**How to complete this task:**
Transcribe, line for line, the part of the records that opens at their very start and closes with the line containing "trying to beat your previous savings rate.". Include both end lines and nothing beyond them.

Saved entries

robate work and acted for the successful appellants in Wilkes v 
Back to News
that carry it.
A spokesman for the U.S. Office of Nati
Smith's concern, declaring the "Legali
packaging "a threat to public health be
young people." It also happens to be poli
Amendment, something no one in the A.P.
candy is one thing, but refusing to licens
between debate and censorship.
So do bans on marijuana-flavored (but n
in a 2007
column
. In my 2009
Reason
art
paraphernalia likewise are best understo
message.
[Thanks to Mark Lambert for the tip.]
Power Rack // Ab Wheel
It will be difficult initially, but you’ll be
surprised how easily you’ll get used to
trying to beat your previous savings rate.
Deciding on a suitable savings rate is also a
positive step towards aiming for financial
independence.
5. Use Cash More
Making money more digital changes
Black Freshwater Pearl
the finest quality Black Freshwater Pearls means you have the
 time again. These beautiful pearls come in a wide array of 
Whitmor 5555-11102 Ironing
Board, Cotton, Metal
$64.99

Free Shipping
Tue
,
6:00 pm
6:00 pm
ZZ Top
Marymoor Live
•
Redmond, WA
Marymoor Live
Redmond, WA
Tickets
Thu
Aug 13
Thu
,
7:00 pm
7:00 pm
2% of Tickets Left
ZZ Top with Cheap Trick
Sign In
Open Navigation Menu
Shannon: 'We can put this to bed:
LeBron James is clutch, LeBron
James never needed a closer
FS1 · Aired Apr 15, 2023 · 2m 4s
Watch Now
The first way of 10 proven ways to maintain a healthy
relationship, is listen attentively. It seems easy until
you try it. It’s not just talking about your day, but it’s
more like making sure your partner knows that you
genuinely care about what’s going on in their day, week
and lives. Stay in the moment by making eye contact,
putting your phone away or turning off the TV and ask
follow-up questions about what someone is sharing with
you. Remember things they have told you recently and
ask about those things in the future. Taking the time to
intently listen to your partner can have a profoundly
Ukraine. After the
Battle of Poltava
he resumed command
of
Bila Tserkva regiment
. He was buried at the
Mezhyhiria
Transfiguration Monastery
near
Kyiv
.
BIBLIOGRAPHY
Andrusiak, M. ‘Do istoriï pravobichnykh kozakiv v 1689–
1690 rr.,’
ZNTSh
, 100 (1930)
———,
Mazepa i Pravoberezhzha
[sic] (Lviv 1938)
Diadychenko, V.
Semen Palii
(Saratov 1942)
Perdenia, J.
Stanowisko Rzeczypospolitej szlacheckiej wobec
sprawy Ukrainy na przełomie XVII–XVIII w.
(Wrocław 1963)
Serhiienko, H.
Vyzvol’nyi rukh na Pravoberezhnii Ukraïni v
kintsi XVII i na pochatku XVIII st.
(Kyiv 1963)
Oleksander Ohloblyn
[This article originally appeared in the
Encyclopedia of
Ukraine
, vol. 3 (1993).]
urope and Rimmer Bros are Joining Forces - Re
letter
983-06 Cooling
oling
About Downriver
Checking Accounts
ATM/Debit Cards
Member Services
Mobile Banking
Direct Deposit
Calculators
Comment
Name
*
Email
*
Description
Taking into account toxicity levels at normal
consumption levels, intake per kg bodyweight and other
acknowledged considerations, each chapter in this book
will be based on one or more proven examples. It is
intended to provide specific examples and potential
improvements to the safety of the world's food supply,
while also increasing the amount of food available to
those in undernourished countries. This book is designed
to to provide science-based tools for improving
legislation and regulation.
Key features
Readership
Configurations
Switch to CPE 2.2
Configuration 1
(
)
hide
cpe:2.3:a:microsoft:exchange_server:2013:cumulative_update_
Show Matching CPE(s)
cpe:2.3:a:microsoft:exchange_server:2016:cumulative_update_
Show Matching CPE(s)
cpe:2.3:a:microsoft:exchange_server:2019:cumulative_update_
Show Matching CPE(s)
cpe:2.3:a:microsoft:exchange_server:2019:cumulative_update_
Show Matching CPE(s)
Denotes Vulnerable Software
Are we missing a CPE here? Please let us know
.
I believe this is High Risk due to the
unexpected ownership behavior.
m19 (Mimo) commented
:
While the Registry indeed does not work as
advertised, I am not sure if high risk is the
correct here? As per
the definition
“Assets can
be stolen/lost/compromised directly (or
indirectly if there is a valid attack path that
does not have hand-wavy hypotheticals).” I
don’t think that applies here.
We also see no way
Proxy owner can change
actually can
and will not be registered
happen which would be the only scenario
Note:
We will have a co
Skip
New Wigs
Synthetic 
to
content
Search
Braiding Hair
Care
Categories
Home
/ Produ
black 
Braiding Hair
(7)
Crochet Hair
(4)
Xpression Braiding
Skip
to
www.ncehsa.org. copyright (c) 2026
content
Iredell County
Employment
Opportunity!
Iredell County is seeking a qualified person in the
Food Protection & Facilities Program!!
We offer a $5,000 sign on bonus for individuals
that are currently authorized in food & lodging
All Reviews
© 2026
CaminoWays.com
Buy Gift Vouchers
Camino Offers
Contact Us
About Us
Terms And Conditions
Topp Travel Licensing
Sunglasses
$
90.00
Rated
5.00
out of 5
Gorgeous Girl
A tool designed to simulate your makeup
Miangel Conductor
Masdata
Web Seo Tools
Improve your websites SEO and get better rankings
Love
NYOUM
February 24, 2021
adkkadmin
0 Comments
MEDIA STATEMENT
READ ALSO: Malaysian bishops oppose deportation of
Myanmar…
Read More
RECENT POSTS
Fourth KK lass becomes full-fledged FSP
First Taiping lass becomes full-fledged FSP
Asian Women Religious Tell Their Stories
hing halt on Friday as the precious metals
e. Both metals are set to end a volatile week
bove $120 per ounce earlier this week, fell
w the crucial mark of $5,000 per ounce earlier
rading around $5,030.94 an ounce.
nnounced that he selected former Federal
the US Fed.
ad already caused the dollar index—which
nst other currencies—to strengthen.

**Solution below:**
robate work and acted for the successful appellants in Wilkes v 
Back to News
that carry it.
A spokesman for the U.S. Office of Nati
Smith's concern, declaring the "Legali
packaging "a threat to public health be
young people." It also happens to be poli
Amendment, something no one in the A.P.
candy is one thing, but refusing to licens
between debate and censorship.
So do bans on marijuana-flavored (but n
in a 2007
column
. In my 2009
Reason
art
paraphernalia likewise are best understo
message.
[Thanks to Mark Lambert for the tip.]
Power Rack // Ab Wheel
It will be difficult initially, but you’ll be
surprised how easily you’ll get used to
trying to beat your previous savings rate.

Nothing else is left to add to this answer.